Ankie Zeller hat sich von ihrem Mann Hanspeter dazu überreden lassen, unsere Gotthardabenteuer mitzumachen. Sie liebt die Schweiz, findet aber, die Schweizerinnen und Schweizer seien verschlossener als die Niederländer. Hier fasst sie ihre Erlebnisse zusammen.

Eine achtköpfige Familie mit Hund auf rotem Backsteinboden in einer Stadt.
Legende: Heimat Doetinchem Ankie und Hanspeter Zeller mit ihrer Familie in Holland. SRF

Tekst von Ankie:

Lächelnde Dame mit kurzen, grauen Haaren, auf dem Kopf eine Brille in den niederländischen Farben rot-weiss-blau, um den Hals eine orangefarbene Girlande.
Legende: Ankie Zeller Sie blieb bei den Dreharbeiten stets heiter - trotz Regenwetter, steilen Strassen und Heimweh. SRF

Wir hatten ein superschönes Erlebnis mit Sabine «Dahinden am Gotthard». Sie hat uns an verschiedene interessante Orte geschickt, wo wir als Niederländer bestimmt nie kommen würden. Speziell in die Kantone Uri und Tessin und dazwischen dieses gewaltige Gotthard-Massiv.

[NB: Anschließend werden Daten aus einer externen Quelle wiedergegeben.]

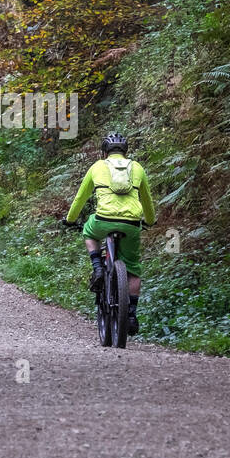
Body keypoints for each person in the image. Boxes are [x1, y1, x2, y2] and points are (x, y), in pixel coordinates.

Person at [64, 132, 155, 335]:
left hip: (103, 221)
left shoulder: (97, 167)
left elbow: (80, 198)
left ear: (104, 152)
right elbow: (147, 201)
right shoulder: (137, 168)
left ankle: (97, 267)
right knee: (132, 269)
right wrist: (149, 221)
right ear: (126, 152)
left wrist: (70, 220)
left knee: (89, 230)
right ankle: (130, 314)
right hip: (131, 223)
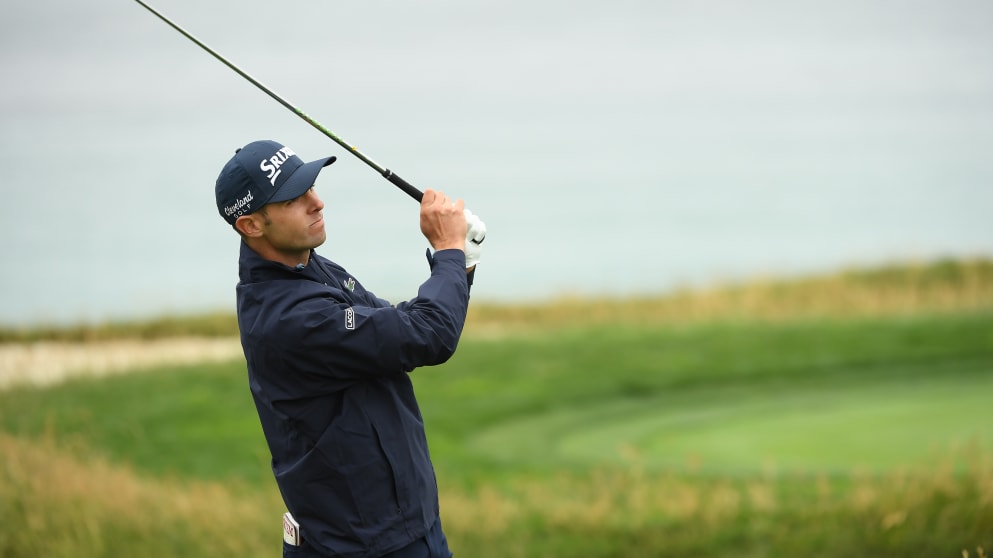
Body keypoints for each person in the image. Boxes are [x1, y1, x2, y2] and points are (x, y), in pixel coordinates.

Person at [214, 140, 485, 558]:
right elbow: (428, 334)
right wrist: (448, 251)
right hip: (364, 546)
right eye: (293, 198)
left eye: (311, 186)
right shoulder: (290, 318)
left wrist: (460, 262)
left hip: (410, 529)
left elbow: (401, 328)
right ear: (251, 225)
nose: (317, 202)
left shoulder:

Ein Land mit so vieler Schönheit und Luxus. Wir wunderten uns deshalb, auf einigen Campings für etwas warmes Wasser zum Abwaschen oder Duschen extra fünfzig Rappen zahlen zu müssen.

Wir haben während unserem Abenteuer viele nette Schweizer kennengelernt. Wenn es für uns fremd scheint, dass man Bekannte oft nicht einfach bei sich zuhause einladet, sondern anderswo wie in einem Café oder Restaurant. Das ist in den Niederlanden schon anders. Uns scheint, dass Schweizer nicht so ungezwungen und frei mit dem Mitmenschen umgehen, wie das in den Niederlanden der Fall ist.

Das Vaterland von Wilhelm Tell ist schön und sauber. Hier fühlt jeder sich sicher und die Berge imponieren uns Flachländler enorm. Haben wir zuhause die Nordsee und mächtige Wolkenpracht in der Ferne, die mit Schnee bedeckten riesigen Alpen ziehen an wie Magneten. Nie werde ich dieses Abenteuer vergessen!